Monsieur le président, monsieur le ministre, mes chers collègues, j’ai la conviction que nous sommes au cœur d’une période tumultueuse, voire chaotique, assurément de transition.
Nous sommes dans une période de transition, parce que le numérique met à l’épreuve notre droit d’auteur, mais aussi parce que les nouvelles technologies se sont imposées si rapidement et si violemment que c’est la nature même de l’œuvre qui s’en est trouvée modifiée. Le législateur, donc la législation, se trouve en retard d’une guerre, si j’ose dire.
Mais cette période de transition pourrait malheureusement se révéler déterminante. Google veut profiter de cette confusion pour démanteler le droit d’auteur. En réalité, Google ne fait que profiter de l’espace que nous lui abandonnons.
Notre responsabilité est immense dans cette affaire, parce que cela engage le devenir de notre patrimoine écrit, l’avenir de notre mémoire et le futur de notre création. Nous devons nous en saisir sans plus attendre, en refusant que cette entreprise amorale puisse profiter du vide juridique qui lui est laissé pour attaquer en profondeur le droit d’auteur, ce dernier n’étant pour Google qu’un obstacle à ses velléités hégémoniques.
Ce vide public et juridique plonge les bibliothèques françaises et européennes dans une grande difficulté.
Le mythe de la bibliothèque numérique universelle, auquel nous voulons croire, n’est valable que dans la mesure où la bibliothèque regroupe l’ensemble des ouvrages. Cela inclut bien sûr les ouvrages du domaine public, dégagés du droit d’auteur, dont il est ouvertement question aujourd’hui dans les négociations entre Google et la Bibliothèque nationale de France. Mais cela ne doit pas faire oublier que le véritable enjeu, pour les bibliothèques comme pour Google, réside dans la numérisation des œuvres sous droit.

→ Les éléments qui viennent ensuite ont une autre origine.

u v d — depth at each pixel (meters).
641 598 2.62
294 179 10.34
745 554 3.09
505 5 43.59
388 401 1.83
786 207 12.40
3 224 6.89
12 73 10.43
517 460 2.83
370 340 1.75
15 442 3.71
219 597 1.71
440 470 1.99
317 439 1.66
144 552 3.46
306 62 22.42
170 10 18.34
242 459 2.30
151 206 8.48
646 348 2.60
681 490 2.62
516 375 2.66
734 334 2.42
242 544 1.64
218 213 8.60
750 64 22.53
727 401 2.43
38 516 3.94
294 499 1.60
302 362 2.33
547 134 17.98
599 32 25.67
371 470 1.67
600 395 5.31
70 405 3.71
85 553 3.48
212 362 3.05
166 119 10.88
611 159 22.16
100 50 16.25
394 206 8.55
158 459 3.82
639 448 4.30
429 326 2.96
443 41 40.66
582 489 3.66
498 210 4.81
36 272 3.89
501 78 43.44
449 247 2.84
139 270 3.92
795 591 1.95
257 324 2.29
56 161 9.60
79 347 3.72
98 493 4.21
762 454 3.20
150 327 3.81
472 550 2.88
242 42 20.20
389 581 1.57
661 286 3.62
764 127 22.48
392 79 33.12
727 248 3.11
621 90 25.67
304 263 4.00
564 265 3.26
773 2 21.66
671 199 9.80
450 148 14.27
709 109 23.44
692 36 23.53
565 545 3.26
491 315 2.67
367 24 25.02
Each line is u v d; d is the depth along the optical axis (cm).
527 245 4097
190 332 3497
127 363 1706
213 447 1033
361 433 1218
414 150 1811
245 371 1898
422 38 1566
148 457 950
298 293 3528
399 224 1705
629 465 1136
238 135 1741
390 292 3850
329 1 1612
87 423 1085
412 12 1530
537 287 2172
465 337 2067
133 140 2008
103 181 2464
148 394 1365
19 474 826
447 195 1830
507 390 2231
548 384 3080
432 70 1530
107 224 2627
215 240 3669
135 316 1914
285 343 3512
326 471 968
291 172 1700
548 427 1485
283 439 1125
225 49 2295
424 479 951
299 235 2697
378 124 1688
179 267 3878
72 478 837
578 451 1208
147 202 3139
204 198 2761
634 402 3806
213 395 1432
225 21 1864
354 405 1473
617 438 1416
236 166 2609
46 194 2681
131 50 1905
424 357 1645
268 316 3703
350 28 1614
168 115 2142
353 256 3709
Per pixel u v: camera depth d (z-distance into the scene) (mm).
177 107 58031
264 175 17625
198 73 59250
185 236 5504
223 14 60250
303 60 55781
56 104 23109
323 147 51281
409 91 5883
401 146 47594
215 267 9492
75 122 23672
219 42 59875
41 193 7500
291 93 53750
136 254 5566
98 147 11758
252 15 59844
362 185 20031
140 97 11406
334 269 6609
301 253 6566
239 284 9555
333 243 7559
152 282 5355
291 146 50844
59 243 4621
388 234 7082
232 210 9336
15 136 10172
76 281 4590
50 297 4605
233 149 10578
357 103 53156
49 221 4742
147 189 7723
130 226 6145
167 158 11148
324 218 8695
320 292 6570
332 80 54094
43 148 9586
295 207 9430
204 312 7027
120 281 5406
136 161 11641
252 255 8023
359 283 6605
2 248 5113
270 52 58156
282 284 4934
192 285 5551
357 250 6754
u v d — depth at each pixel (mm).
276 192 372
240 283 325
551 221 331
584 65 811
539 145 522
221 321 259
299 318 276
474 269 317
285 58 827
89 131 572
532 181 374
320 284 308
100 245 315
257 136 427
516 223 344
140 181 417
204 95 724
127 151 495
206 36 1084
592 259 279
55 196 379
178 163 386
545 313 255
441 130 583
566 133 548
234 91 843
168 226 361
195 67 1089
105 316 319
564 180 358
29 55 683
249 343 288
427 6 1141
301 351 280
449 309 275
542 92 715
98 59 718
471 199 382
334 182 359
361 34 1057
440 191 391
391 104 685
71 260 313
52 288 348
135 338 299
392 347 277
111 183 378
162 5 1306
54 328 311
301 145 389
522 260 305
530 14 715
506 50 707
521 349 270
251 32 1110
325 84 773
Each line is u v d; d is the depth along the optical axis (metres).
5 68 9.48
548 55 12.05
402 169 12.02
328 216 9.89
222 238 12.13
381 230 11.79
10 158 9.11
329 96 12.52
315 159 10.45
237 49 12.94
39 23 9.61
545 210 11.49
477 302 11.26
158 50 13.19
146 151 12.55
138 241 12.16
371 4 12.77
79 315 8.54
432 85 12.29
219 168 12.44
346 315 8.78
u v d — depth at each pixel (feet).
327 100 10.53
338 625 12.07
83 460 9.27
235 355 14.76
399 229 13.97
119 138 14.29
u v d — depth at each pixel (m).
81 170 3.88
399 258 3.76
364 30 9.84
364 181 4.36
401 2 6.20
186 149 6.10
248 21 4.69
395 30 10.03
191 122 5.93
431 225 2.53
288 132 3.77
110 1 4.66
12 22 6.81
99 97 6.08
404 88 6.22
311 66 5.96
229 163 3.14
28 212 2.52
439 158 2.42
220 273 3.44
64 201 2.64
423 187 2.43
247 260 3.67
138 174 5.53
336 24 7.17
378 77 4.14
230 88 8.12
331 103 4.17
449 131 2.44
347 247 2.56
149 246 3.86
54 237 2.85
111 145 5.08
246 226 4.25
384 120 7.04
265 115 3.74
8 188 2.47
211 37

Si les bibliothèques ne se confrontent pas à la question de la numérisation des œuvres sous droit, qui comprend les œuvres orphelines et les œuvres épuisées, elles courent le risque de devenir des bibliothèques patrimoniales, devenant alors de simples « musées du livre ». En abandonnant les œuvres sous droit, qui sont les plus récentes et les plus demandées, le risque est de perdre totalement le contact avec le public.
Il ne faut pas non plus occulter la question juridique précise des œuvres orphelines, c’est-à-dire les œuvres dont l’auteur ou leurs ayants droit n’ont pu être identifiés ou retrouvés après des recherches sérieuses et avérées, qui ne sont ni commercialisées ni encore entrées dans le domaine public, ainsi que les œuvres épuisées. Selon la, elles représentent potentiellement 40 % des documents des bibliothèques.
La législation française actuelle ne favorise pas la numérisation massive des œuvres sous droit et encore moins celle des œuvres orphelines et épuisées.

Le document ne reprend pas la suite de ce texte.